§ **Activity**
The response should contain every record, reproduced exactly.

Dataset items
——————————

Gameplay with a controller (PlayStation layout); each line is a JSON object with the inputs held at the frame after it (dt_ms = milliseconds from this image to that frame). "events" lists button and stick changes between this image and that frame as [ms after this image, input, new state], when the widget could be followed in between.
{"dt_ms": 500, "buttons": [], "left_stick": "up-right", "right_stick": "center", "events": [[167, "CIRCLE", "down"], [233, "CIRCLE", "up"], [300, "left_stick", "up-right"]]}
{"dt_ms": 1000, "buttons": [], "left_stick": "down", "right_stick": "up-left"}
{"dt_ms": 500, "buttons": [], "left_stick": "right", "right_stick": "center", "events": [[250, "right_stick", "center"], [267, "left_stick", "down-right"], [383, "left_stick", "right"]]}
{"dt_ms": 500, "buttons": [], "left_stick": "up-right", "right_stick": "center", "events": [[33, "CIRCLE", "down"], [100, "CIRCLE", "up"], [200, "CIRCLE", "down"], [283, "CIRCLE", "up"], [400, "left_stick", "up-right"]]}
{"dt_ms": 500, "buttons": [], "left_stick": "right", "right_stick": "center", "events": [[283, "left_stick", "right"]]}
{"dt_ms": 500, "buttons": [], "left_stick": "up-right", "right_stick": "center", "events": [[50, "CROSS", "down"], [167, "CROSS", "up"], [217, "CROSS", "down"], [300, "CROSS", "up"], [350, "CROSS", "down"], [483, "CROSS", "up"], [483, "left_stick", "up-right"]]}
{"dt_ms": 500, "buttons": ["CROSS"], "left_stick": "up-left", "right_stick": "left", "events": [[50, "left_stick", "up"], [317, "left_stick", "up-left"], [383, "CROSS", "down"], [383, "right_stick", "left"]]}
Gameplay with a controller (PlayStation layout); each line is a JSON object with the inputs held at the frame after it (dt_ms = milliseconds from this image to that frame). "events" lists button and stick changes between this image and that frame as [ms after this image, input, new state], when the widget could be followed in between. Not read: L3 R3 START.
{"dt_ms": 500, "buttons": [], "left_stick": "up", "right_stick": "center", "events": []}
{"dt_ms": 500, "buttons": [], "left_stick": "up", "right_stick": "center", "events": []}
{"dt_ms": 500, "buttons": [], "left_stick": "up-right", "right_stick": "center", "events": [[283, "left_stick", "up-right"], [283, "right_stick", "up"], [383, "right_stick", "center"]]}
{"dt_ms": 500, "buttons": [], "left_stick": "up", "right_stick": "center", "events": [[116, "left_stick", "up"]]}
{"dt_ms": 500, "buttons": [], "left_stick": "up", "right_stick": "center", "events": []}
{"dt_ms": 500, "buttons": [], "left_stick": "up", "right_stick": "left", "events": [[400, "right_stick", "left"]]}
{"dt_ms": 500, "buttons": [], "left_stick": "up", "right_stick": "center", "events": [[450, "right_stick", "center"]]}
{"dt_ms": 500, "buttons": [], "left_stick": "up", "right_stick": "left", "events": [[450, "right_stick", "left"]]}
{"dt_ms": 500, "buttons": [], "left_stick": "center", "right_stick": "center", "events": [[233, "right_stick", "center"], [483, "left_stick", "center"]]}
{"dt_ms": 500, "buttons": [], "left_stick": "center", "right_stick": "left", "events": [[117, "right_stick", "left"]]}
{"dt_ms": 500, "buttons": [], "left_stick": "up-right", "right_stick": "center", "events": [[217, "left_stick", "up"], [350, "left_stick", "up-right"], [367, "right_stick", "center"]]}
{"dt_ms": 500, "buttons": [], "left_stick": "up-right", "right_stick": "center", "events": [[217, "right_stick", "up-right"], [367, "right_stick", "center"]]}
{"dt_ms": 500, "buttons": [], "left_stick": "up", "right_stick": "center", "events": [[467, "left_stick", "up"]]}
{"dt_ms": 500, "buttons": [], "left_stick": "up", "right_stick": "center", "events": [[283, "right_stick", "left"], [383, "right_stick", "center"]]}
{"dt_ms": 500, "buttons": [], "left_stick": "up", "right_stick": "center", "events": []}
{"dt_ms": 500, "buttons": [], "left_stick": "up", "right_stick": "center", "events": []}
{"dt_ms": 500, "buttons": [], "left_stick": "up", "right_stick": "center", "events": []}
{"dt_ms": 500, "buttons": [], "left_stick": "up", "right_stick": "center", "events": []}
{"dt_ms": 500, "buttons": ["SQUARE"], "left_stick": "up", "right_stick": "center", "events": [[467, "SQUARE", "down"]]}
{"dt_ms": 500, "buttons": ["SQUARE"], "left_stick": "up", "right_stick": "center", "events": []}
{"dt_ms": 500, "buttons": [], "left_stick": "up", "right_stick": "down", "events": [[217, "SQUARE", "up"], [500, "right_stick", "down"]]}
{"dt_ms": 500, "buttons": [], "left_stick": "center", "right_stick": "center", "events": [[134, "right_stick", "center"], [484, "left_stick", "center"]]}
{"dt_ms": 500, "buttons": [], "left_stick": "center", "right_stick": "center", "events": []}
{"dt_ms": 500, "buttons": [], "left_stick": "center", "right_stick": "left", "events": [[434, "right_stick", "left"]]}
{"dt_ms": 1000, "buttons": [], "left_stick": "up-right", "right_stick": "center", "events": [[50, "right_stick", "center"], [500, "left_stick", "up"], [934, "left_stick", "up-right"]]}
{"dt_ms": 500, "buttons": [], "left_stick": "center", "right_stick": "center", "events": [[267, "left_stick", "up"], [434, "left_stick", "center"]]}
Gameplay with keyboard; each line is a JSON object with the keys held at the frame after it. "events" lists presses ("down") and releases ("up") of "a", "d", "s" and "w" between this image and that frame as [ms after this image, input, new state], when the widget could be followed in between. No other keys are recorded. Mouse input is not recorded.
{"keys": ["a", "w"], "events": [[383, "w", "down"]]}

——————————

§ **Answer box**
Gameplay with a controller (PlayStation layout); each line is a JSON object with the inputs held at the frame after it (dt_ms = milliseconds from this image to that frame). "events" lists button and stick changes between this image and that frame as [ms after this image, input, new state], when the widget could be followed in between.
{"dt_ms": 500, "buttons": [], "left_stick": "up-right", "right_stick": "center", "events": [[167, "CIRCLE", "down"], [233, "CIRCLE", "up"], [300, "left_stick", "up-right"]]}
{"dt_ms": 1000, "buttons": [], "left_stick": "down", "right_stick": "up-left"}
{"dt_ms": 500, "buttons": [], "left_stick": "right", "right_stick": "center", "events": [[250, "right_stick", "center"], [267, "left_stick", "down-right"], [383, "left_stick", "right"]]}
{"dt_ms": 500, "buttons": [], "left_stick": "up-right", "right_stick": "center", "events": [[33, "CIRCLE", "down"], [100, "CIRCLE", "up"], [200, "CIRCLE", "down"], [283, "CIRCLE", "up"], [400, "left_stick", "up-right"]]}
{"dt_ms": 500, "buttons": [], "left_stick": "right", "right_stick": "center", "events": [[283, "left_stick", "right"]]}
{"dt_ms": 500, "buttons": [], "left_stick": "up-right", "right_stick": "center", "events": [[50, "CROSS", "down"], [167, "CROSS", "up"], [217, "CROSS", "down"], [300, "CROSS", "up"], [350, "CROSS", "down"], [483, "CROSS", "up"], [483, "left_stick", "up-right"]]}
{"dt_ms": 500, "buttons": ["CROSS"], "left_stick": "up-left", "right_stick": "left", "events": [[50, "left_stick", "up"], [317, "left_stick", "up-left"], [383, "CROSS", "down"], [383, "right_stick", "left"]]}
Gameplay with a controller (PlayStation layout); each line is a JSON object with the inputs held at the frame after it (dt_ms = milliseconds from this image to that frame). "events" lists button and stick changes between this image and that frame as [ms after this image, input, new state], when the widget could be followed in between. Not read: L3 R3 START.
{"dt_ms": 500, "buttons": [], "left_stick": "up", "right_stick": "center", "events": []}
{"dt_ms": 500, "buttons": [], "left_stick": "up", "right_stick": "center", "events": []}
{"dt_ms": 500, "buttons": [], "left_stick": "up-right", "right_stick": "center", "events": [[283, "left_stick", "up-right"], [283, "right_stick", "up"], [383, "right_stick", "center"]]}
{"dt_ms": 500, "buttons": [], "left_stick": "up", "right_stick": "center", "events": [[116, "left_stick", "up"]]}
{"dt_ms": 500, "buttons": [], "left_stick": "up", "right_stick": "center", "events": []}
{"dt_ms": 500, "buttons": [], "left_stick": "up", "right_stick": "left", "events": [[400, "right_stick", "left"]]}
{"dt_ms": 500, "buttons": [], "left_stick": "up", "right_stick": "center", "events": [[450, "right_stick", "center"]]}
{"dt_ms": 500, "buttons": [], "left_stick": "up", "right_stick": "left", "events": [[450, "right_stick", "left"]]}
{"dt_ms": 500, "buttons": [], "left_stick": "center", "right_stick": "center", "events": [[233, "right_stick", "center"], [483, "left_stick", "center"]]}
{"dt_ms": 500, "buttons": [], "left_stick": "center", "right_stick": "left", "events": [[117, "right_stick", "left"]]}
{"dt_ms": 500, "buttons": [], "left_stick": "up-right", "right_stick": "center", "events": [[217, "left_stick", "up"], [350, "left_stick", "up-right"], [367, "right_stick", "center"]]}
{"dt_ms": 500, "buttons": [], "left_stick": "up-right", "right_stick": "center", "events": [[217, "right_stick", "up-right"], [367, "right_stick", "center"]]}
{"dt_ms": 500, "buttons": [], "left_stick": "up", "right_stick": "center", "events": [[467, "left_stick", "up"]]}
{"dt_ms": 500, "buttons": [], "left_stick": "up", "right_stick": "center", "events": [[283, "right_stick", "left"], [383, "right_stick", "center"]]}
{"dt_ms": 500, "buttons": [], "left_stick": "up", "right_stick": "center", "events": []}
{"dt_ms": 500, "buttons": [], "left_stick": "up", "right_stick": "center", "events": []}
{"dt_ms": 500, "buttons": [], "left_stick": "up", "right_stick": "center", "events": []}
{"dt_ms": 500, "buttons": [], "left_stick": "up", "right_stick": "center", "events": []}
{"dt_ms": 500, "buttons": ["SQUARE"], "left_stick": "up", "right_stick": "center", "events": [[467, "SQUARE", "down"]]}
{"dt_ms": 500, "buttons": ["SQUARE"], "left_stick": "up", "right_stick": "center", "events": []}
{"dt_ms": 500, "buttons": [], "left_stick": "up", "right_stick": "down", "events": [[217, "SQUARE", "up"], [500, "right_stick", "down"]]}
{"dt_ms": 500, "buttons": [], "left_stick": "center", "right_stick": "center", "events": [[134, "right_stick", "center"], [484, "left_stick", "center"]]}
{"dt_ms": 500, "buttons": [], "left_stick": "center", "right_stick": "center", "events": []}
{"dt_ms": 500, "buttons": [], "left_stick": "center", "right_stick": "left", "events": [[434, "right_stick", "left"]]}
{"dt_ms": 1000, "buttons": [], "left_stick": "up-right", "right_stick": "center", "events": [[50, "right_stick", "center"], [500, "left_stick", "up"], [934, "left_stick", "up-right"]]}
{"dt_ms": 500, "buttons": [], "left_stick": "center", "right_stick": "center", "events": [[267, "left_stick", "up"], [434, "left_stick", "center"]]}
Gameplay with keyboard; each line is a JSON object with the keys held at the frame after it. "events" lists presses ("down") and releases ("up") of "a", "d", "s" and "w" between this image and that frame as [ms after this image, input, new state], when the widget could be followed in between. No other keys are recorded. Mouse input is not recorded.
{"keys": ["a", "w"], "events": [[383, "w", "down"]]}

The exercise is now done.